--- START ---
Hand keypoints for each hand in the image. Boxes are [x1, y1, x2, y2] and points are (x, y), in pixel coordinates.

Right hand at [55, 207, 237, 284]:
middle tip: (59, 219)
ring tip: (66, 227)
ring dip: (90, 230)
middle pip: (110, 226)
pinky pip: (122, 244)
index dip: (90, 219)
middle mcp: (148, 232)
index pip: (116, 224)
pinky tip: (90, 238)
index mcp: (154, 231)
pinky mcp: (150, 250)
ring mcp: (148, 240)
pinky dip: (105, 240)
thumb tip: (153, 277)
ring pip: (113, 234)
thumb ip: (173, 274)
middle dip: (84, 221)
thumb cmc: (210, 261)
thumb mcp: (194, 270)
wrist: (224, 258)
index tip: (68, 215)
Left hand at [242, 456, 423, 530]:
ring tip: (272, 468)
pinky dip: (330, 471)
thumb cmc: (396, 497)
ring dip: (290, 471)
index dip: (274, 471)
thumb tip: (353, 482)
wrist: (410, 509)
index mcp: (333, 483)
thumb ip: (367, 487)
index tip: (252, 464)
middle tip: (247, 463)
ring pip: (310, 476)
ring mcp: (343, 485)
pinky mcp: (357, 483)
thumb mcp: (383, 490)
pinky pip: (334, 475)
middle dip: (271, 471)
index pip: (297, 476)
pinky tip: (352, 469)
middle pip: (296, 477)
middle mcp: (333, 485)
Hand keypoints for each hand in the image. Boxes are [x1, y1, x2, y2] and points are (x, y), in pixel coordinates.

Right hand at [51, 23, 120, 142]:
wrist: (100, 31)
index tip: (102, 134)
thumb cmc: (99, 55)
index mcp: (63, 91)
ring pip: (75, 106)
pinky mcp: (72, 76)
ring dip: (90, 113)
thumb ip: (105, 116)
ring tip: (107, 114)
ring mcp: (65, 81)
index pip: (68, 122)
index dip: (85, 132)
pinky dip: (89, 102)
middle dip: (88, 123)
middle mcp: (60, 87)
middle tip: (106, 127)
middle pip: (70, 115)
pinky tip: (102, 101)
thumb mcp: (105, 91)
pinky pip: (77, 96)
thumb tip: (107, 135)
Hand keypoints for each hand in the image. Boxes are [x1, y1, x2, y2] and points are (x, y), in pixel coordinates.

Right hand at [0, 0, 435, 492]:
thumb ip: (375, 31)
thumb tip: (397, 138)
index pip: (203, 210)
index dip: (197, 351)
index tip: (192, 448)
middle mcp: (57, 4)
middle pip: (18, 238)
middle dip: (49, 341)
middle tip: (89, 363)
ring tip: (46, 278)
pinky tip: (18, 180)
--- END ---
### About this task
Could you write out exactly the lines above, starting at the first one and ending with the line that has "middle mcp: (148, 232)"?

### Task output
Hand keypoints for each hand in the image. Boxes are [x1, y1, x2, y2] and points are (x, y), in pixel coordinates.

Right hand at [55, 207, 237, 284]:
middle tip: (59, 219)
ring tip: (66, 227)
ring dip: (90, 230)
middle pip: (110, 226)
pinky pip: (122, 244)
index dip: (90, 219)
middle mcp: (148, 232)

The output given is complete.